Ben Alper, Bausch and Lomb Courtesy of Ben Alper/ The Archival Impulse

Ben Alper, Bausch and Lomb
Courtesy of the artist and The Archival Impulse

Seikaly: Are online exhibitions a “future ism”? Do you think there will come a time when virtual exhibitions will successfully challenge presentations in museums or other arts spaces?

Feinstein: I see online exhibitions less as a challenge and more as a way of complementing the experience of seeing art in person, and democratizing who has access to see and participate. Online exhibitions can be more crowded in terms of included images, and often more wide ranging, but at least it allows similar access to people in Nebraska, Nigeria, Berlin and New York City.

Seikaly: Could you describe the various visual strategies the exhibiting artists apply in realizing this work? Where do you see the theme of the exhibition illustrated?

Feinstein: The artists included come from a range of backgrounds and address the open-ended concept of the show with a variety of approaches. Joe Rudko, for example, takes a deeply personal approach using a simple yet chaotic collage of vernacular photographs that spell out “The Weird Feelings Inside of Me” to capture his sense of anxiety about the changing world. Likely one of the more directly political sets of images in the show, Orestes Gonzalez, using a more straightforward process, made a series of photographs of the shadows cast by Trump hotels on a Miami beach, pushing the sunbathers to chase the sun’s waning rays. Made more than a decade ago, Gonzalez’s work is foreboding and current. While Gonzalez and Rudko’s work, like many artists in the show, are grounded in discomfort, some artists tread into more playful territory. Anastasia Samoylova, for example, creates tactile sculptures from digital stock images and then re-photographs them. Her work fuses the history of landscape photography with how we experience the landscape today, largely on screens, in a way that she describes as “bending space and time.” They are lighter, less brooding, and more aligned with a fantasy of how we experience the world.
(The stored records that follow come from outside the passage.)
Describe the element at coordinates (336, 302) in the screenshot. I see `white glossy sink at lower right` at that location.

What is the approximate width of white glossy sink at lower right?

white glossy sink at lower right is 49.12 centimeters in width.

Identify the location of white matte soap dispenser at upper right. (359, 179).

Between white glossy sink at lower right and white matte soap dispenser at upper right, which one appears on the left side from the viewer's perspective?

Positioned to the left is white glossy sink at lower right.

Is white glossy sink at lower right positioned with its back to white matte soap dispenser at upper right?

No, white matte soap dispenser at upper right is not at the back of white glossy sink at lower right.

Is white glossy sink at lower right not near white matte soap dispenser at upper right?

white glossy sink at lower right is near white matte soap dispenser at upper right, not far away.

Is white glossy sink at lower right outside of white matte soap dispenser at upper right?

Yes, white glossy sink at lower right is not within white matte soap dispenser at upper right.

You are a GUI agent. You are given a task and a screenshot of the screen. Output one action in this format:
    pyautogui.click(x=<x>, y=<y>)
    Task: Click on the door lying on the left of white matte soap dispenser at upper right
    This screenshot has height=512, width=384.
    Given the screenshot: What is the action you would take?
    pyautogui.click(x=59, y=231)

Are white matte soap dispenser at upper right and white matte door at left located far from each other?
Michael Marcelle, Orange Still Life, 2016 Courtesy the artist

Michael Marcelle, Orange Still Life, 2016
Courtesy the artist

Seikaly: Do you know of any “future” projects that the artists are working on? When this exhibition closes, it will be in the past, but are there any artists in the exhibition working on projects with an eye to the future?

Feinstein: Daniel Temkin, whose image from Straightened Trees (2016) was one of the first I selected for the exhibition, is working on a new series called The UnprintableThese are digital images that he builds with contrasting colors. Arranged in patterns that are complex at both close and far distances, the images frustrate the interpolation algorithms that map the grid of the image to the pixels of the screen where they are viewed. Zooming in or out, the image seems to change dramatically. Instead of the image itself, we see artifacts of its inability to render at each scale. While not literally “photographic,” it builds on Temkin’s practice of using technology to re-code how we see.

Michael Marcelle’s images are part of an ongoing series, Red Strawberry, which explores the visual limitations of science fiction, specifically its overly saturated, nearly hallucinogenic hues. In Marcelle’s words, “it’s both primitive and futuristic…or maybe a vivid interpretation of the present,” building on an earlier series that used re-created horror tropes as a metaphor for the destruction of Hurricane Sandy.

Griselda San Martin is expanding upon her series of families at the U.S.-Mexican border. The photograph we included in Future Isms shows a couple as they try to embrace through the wall. Looking forward, San Martin has begun expanding on these issues, following the fate and struggles of several undocumented families on the east coast of the United States.

Future Isms is on view at Glass Box Gallery, Seattle, through April 15, 2017.